### [TASKS TO COMPLETE]
1. In the passage on connected worker technologies below, rewrite the paragraph beginning "But in many factories" as a brief bulleted list that keeps its main facts.
2. According to the passage on connected worker technologies below, what does Garth Coleman argue the problem is, rather than connectivity?

### [SUPPLIED PASSAGE]

|---|

For more than a decade, manufacturers have invested heavily in “connected worker” technologies. Mobile devices, wearables, digital work instructions, and augmented reality tools promised to give frontline workers real-time access to the information they need to perform complex tasks safely and efficiently. The vision was compelling: connect people to the same digital infrastructure already transforming engineering and production systems.
At its core, the idea made sense. As Canvas Envision CEO Garth Coleman explains, “the connected worker concept was about closing the gap between enterprise systems and the people doing the work.” Workers on the factory floor were meant to become active participants in the digital ecosystem, able to access instructions, collaborate with experts, and capture operational data directly from the point of execution.
But in many factories, the results have been uneven. Companies have deployed devices and applications, yet the underlying operational challenges often remain unchanged. Experienced technicians are still called to troubleshoot complex issues. Knowledge still resides in a handful of experts. And new employees often struggle to navigate the information they are given.
The problem, Coleman argues, is not connectivity. It is knowledge.

|---|

### [RECORD SET]

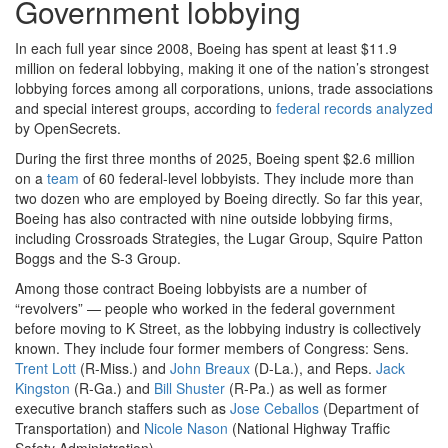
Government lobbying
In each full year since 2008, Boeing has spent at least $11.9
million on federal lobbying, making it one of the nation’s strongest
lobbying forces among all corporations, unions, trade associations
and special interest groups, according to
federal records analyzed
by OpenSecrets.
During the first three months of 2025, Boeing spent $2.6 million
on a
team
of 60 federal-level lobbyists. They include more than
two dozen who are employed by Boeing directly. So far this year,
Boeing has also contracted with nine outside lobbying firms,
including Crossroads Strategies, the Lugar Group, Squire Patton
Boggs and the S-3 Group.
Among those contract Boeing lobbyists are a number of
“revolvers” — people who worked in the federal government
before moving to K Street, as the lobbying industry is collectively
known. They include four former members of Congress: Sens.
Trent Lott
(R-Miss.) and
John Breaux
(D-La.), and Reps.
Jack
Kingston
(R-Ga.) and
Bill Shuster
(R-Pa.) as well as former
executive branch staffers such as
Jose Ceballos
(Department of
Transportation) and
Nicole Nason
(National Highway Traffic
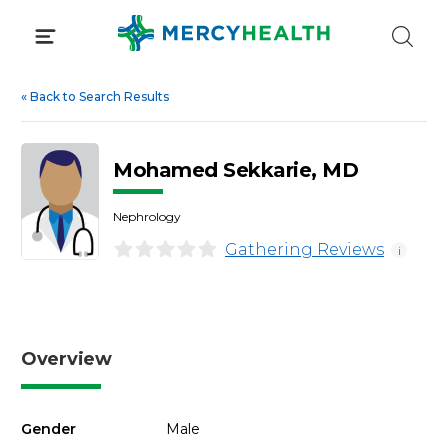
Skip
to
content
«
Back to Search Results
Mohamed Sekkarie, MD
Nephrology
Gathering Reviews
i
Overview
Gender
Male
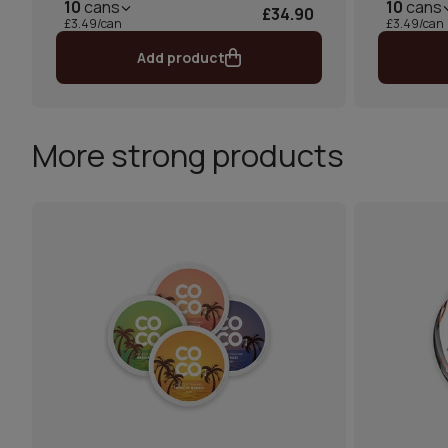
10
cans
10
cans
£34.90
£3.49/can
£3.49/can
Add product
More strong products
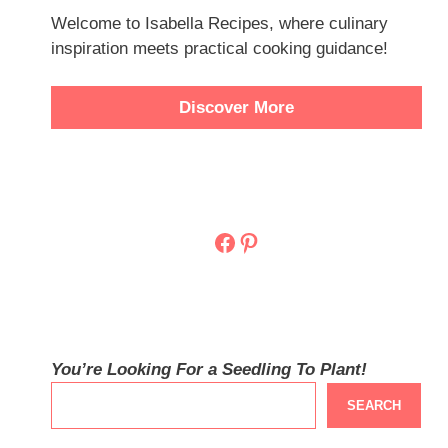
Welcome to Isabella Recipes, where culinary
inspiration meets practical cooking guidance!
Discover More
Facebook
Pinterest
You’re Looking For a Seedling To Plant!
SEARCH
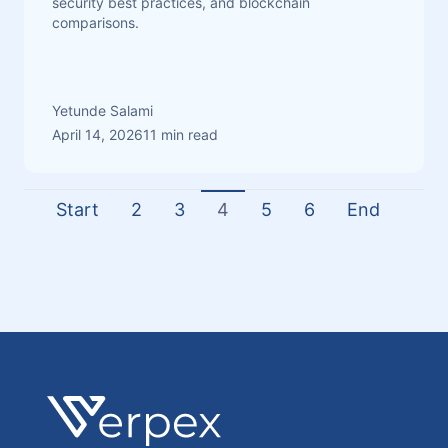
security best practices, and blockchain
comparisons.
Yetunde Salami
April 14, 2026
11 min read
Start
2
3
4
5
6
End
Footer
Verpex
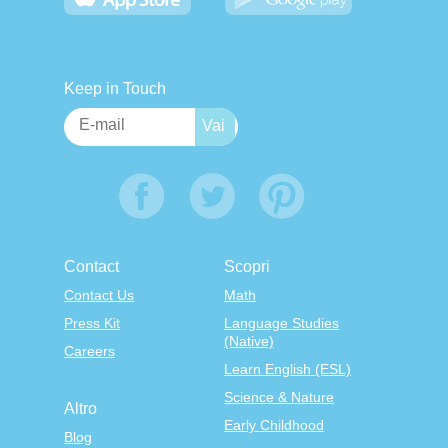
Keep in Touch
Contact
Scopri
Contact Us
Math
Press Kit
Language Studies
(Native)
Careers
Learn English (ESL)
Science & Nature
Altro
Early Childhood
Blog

|---|

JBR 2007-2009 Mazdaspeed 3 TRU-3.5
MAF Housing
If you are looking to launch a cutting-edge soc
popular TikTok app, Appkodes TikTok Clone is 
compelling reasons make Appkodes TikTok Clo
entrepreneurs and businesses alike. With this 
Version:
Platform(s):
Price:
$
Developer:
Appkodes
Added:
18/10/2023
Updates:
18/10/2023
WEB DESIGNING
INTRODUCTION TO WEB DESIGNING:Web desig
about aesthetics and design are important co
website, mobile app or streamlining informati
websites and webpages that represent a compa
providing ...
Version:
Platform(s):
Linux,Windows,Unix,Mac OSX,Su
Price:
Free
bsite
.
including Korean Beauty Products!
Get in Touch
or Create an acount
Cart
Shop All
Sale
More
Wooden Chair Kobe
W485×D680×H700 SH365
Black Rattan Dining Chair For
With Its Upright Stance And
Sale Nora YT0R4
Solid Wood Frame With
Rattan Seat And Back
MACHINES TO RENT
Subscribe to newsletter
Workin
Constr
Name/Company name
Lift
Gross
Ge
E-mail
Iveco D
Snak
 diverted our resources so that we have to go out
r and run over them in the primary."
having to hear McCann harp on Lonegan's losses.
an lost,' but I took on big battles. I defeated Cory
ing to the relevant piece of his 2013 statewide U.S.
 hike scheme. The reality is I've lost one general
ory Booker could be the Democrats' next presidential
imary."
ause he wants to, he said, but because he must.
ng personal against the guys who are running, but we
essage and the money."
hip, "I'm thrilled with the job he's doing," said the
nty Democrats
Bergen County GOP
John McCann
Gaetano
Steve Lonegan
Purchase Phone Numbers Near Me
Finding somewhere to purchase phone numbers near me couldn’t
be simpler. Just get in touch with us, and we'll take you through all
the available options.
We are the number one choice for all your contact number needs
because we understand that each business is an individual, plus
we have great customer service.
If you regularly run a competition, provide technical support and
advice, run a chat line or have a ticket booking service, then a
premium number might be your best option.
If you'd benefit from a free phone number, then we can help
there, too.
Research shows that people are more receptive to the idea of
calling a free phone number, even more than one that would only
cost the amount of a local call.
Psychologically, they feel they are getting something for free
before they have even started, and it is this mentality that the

|---|

### [SOLUTIONS FOR EACH TASK]
1.
- In many factories, connected worker results have been uneven.
- Devices and applications have been deployed, but the underlying operational challenges often remain.
- Experienced technicians are still called in to troubleshoot complex issues.
- Knowledge still resides with a handful of experts.
- New employees often struggle to navigate the information they receive.

2. Knowledge.